Je compare la vie d'un homme à la terrifiante beauté d'un bonzaï ou d'un vieux pin
sur les récifs en bord de mer, qui a pris les plis du vent avec le temps. On le juge beau
à l'automne de sa vie, mais quel sacrifice a-t-il dû accepter pour pousser ainsi ?
Fabienne Verdier in
Passagère du silence, Le Livre de Poche, 2008, p.9
Les parents de Fabienne Verbier sont tous les deux peintres, Fabienne, leur aînée, naît à Paris en
mars 1962.
L'arrivée dans leur foyer de quatre autres enfants en quatre ans vient bouleverser leur vie.
Ils divorcent en 1969. Elle vit dès lors avec sa mère, qui a dû cesser de travailler, et passe un
week-end sur deux avec son père, devenu publiciste.
La préface du livre de Daniel Abadie, intitulé
Fabienne Verdier, la traversée des signes, nous vaut
le passionnant curriculum vitæ, qui suit :
À 16 ans, Fabienne Verdier décide de quitter l'école pour vivre avec son père en pleine nature dans
une grande ferme abandonnée, face à la chaîne des Pyrénées. Passionnée de dessin, de littérature
et de musique, elle désire consacrer sa vie à la peinture.
Elle est admise à l'École des Beaux–Arts de Toulouse. Fascinée par tous les maîtres chinois,
tel Hokusai, elle découvre des ouvrages de lettrés chinois à propos de la poésie et de la pensée
philosophique et esthétique.
L'atelier de calligraphie, qu'elle suit à l'université de Toulouse, éveille en elle un projet de voyage
culturel en Chine, dans l'espoir d'y rencontrer de grands maîtres.
La lecture dans l'œuvre de François Cheng, de
Vide et plein et des poèmes chinois traduits par lui
vient renforcer ce projet.
En 1983, elle obtient son diplôme de fin d'études avec la mention très bien. Le Grand Prix de la
Ville de Toulouse lui est attribué ainsi qu'une bourse d'études à Paris.

Exercices:
1. D'après le texte sur Fabienne Verdier, en quelle année obtient-elle son diplôme de fin d'études ?
2. Dites si chacune des affirmations suivantes concorde avec le texte sur Fabienne Verdier, en citant les mots du texte qui tranchent. (a) Fabienne Verdier naît à Paris en mars 1962. (b) Après le divorce de ses parents, elle vit avec son père. (c) Le Grand Prix de la Ville de Toulouse lui est attribué.
3. Écrivez la suite du texte sur Fabienne Verdier après sa dernière phrase.

Données extraites:
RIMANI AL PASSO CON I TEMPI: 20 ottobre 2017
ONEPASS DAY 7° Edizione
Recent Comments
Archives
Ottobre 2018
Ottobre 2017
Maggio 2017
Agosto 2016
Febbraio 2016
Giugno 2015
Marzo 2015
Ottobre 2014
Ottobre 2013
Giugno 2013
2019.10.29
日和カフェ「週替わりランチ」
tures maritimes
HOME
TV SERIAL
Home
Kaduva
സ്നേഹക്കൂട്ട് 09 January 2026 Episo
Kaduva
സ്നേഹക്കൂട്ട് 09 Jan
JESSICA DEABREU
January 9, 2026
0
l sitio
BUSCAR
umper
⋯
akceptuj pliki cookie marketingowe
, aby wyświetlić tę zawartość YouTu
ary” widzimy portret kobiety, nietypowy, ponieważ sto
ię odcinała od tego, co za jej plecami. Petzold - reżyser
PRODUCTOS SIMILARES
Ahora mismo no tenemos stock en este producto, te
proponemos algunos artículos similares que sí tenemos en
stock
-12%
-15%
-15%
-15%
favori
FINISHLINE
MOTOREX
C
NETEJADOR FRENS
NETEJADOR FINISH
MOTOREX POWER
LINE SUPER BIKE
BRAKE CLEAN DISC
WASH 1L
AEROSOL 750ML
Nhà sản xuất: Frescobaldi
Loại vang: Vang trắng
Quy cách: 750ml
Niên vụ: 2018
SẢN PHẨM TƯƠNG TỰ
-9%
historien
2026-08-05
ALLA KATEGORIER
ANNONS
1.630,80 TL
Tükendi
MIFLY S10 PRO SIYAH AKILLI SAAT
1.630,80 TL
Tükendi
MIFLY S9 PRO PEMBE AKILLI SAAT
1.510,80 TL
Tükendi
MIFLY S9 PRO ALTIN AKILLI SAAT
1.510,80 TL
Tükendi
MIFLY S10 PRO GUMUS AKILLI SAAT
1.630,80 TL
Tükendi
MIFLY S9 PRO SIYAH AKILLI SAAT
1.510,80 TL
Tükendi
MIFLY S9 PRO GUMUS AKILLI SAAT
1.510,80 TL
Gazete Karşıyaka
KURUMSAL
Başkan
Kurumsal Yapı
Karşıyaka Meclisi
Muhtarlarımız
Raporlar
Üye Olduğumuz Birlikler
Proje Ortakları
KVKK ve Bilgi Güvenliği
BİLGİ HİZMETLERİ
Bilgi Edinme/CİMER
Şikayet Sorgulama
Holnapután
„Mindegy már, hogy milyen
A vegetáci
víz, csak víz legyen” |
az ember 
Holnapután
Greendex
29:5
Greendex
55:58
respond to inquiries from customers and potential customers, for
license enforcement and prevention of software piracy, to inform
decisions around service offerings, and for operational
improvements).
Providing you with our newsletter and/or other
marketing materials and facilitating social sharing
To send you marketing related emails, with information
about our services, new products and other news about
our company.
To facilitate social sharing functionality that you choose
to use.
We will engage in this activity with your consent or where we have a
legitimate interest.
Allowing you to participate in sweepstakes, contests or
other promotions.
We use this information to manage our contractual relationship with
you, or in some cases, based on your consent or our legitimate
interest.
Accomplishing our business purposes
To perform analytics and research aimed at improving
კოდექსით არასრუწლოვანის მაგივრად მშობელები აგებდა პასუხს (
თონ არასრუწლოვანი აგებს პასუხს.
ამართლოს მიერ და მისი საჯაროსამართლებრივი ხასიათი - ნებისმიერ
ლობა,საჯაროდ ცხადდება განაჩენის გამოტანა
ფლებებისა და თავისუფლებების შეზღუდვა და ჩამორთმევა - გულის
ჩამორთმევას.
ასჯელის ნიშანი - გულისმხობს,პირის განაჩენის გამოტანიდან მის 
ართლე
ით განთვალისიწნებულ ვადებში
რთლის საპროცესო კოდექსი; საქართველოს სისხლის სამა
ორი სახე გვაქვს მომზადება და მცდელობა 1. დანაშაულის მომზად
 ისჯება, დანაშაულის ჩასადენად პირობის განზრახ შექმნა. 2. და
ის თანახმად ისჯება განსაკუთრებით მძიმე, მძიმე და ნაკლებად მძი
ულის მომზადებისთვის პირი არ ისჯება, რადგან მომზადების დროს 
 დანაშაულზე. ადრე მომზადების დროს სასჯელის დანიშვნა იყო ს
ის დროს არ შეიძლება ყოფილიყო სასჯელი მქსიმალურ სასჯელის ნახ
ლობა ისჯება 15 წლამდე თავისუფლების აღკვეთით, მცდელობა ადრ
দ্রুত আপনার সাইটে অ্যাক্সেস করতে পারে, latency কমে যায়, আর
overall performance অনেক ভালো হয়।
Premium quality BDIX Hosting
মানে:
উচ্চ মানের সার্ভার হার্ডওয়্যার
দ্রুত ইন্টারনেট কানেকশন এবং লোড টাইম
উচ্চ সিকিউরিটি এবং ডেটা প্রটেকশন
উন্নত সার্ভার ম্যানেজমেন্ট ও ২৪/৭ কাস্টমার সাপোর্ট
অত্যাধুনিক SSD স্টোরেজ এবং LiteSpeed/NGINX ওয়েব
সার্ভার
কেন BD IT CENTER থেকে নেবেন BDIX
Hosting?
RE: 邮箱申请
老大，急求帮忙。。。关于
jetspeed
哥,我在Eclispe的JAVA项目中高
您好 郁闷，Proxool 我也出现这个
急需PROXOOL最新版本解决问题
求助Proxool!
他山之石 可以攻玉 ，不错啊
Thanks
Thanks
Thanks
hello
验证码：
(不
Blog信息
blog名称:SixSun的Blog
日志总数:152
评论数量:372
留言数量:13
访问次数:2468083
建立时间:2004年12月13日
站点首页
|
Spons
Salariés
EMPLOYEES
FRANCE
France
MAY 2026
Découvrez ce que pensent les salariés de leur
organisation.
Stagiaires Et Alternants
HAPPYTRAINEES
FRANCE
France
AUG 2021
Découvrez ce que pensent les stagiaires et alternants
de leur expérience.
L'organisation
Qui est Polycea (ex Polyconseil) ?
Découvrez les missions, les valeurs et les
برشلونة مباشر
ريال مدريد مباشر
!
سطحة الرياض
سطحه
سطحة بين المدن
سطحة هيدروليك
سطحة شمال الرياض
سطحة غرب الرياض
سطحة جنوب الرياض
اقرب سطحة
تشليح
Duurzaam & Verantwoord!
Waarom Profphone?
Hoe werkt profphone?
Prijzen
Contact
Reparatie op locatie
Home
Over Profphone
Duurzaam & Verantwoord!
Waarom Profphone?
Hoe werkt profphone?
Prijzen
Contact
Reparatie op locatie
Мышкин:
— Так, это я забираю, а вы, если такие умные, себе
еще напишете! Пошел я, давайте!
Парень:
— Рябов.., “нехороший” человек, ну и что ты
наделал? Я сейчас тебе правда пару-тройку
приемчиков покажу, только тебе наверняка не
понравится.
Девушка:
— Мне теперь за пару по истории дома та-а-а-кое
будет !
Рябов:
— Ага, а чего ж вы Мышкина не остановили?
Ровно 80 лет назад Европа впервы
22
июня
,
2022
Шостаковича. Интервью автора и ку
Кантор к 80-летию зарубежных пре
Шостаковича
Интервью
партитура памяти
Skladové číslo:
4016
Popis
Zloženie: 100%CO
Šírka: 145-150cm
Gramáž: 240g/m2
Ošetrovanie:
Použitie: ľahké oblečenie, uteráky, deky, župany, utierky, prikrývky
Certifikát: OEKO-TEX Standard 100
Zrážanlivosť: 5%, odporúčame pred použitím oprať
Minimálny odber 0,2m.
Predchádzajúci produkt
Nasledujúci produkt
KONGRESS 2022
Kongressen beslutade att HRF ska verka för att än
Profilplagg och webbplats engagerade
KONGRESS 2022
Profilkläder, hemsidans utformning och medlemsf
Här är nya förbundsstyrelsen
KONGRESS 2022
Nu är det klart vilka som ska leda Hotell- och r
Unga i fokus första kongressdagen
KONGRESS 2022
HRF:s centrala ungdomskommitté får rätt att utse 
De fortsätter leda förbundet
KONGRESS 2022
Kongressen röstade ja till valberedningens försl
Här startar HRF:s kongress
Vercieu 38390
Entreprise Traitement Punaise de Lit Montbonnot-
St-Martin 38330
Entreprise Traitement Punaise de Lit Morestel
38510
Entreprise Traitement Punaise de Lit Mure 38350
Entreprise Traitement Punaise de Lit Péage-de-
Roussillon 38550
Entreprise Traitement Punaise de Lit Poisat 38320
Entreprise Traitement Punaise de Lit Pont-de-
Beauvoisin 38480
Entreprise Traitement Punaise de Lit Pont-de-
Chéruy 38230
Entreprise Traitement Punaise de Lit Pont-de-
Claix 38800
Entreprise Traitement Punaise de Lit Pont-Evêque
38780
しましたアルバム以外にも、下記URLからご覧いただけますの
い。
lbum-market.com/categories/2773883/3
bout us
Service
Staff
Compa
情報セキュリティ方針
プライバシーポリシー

Réponses par exercice:
1. En 1983.

2.
(a) Oui : « Fabienne, leur aînée, naît à Paris en mars 1962 ».
(b) Non : « Elle vit dès lors avec sa mère ».
(c) Oui : « Le Grand Prix de la Ville de Toulouse lui est attribué ».

3.
Fabienne Verdier a commencé à apprendre le chinois par correspondance.
Dominique Baudis, alors maire de Toulouse, lui propose de faire partie de la délégation qui
l'accompagnera en Chine pour signer les actes officiels du jumelage de Toulouse avec la ville
de Chongqing au Sichuan.
De fil en aiguille, elle rejoindra, à 20 ans, l'Institut des Beaux–Arts de la province du Sichuan,
située au centre-est de la Chine et placée sous le régime de Mao.
Elle sera assistée, tout au long de ces années d'études, d'une interprète qui maîtrise
parfaitement l'anglais.
"Je suis venue étudier votre culture" dira-t-elle à ses professeurs chinois, une fois sur place.
La réponse est: "Peins un arbre et on verra ton niveau"; devant son incapacité à répondre à leur
demande, ils éclatent de rire et s'écrient: "D'accord, tu recommences à zéro."
Pendant les cinq années qui suivront, elle devra se plier à toutes les exigences du règlement.
À l'époque, on envoie les artistes "étudier auprès du peuple", mais démunie de
toute possibilité d'échange personnel, il ne lui reste plus qu'à apprendre par cœur, chaque soir, son
dictionnaire.
L'accès aux légendes lui est cependant autorisé et c'est par ce biais qu'elle découvrira les
gravures anciennes.
J'avais un petit rouleau pour étaler l'encre et j'appliquais la feuille de papier chinois avec le dos
d'une cuillère ou un caillou poli par l'eau du Yang-tseu . J'ai passé des soirées entières à
exécuter ce travail qui me procurait un grand plaisir. Il me tirait du cafard qui, parfois, me
saisissait.
ibid p.49
"Suis mon principe", insistait son maître : "Révéler l'élan, le dynamisme, les lignes de force.
mais je ne veux pas d'une prouesse technique. Tu dois arriver à une complète maîtrise de
l'encre pour insuffler de la vie au trait."
"Il voulait m'amener insensiblement de la technique à la pensée qui lui est sous-jacente" dit-elle
de cet enseignement.
ibid p.113
Poésie et peinture sont intimement liées et restent indissociables dans la culture chinoise.
Le vieux maître, que découvrira par la suite Fabienne Verdier pour la guider, disait :
"Pars toujours d'une intuition poétique et essaie d'exprimer la substance des choses"; tel est le
principe constant" disait-il.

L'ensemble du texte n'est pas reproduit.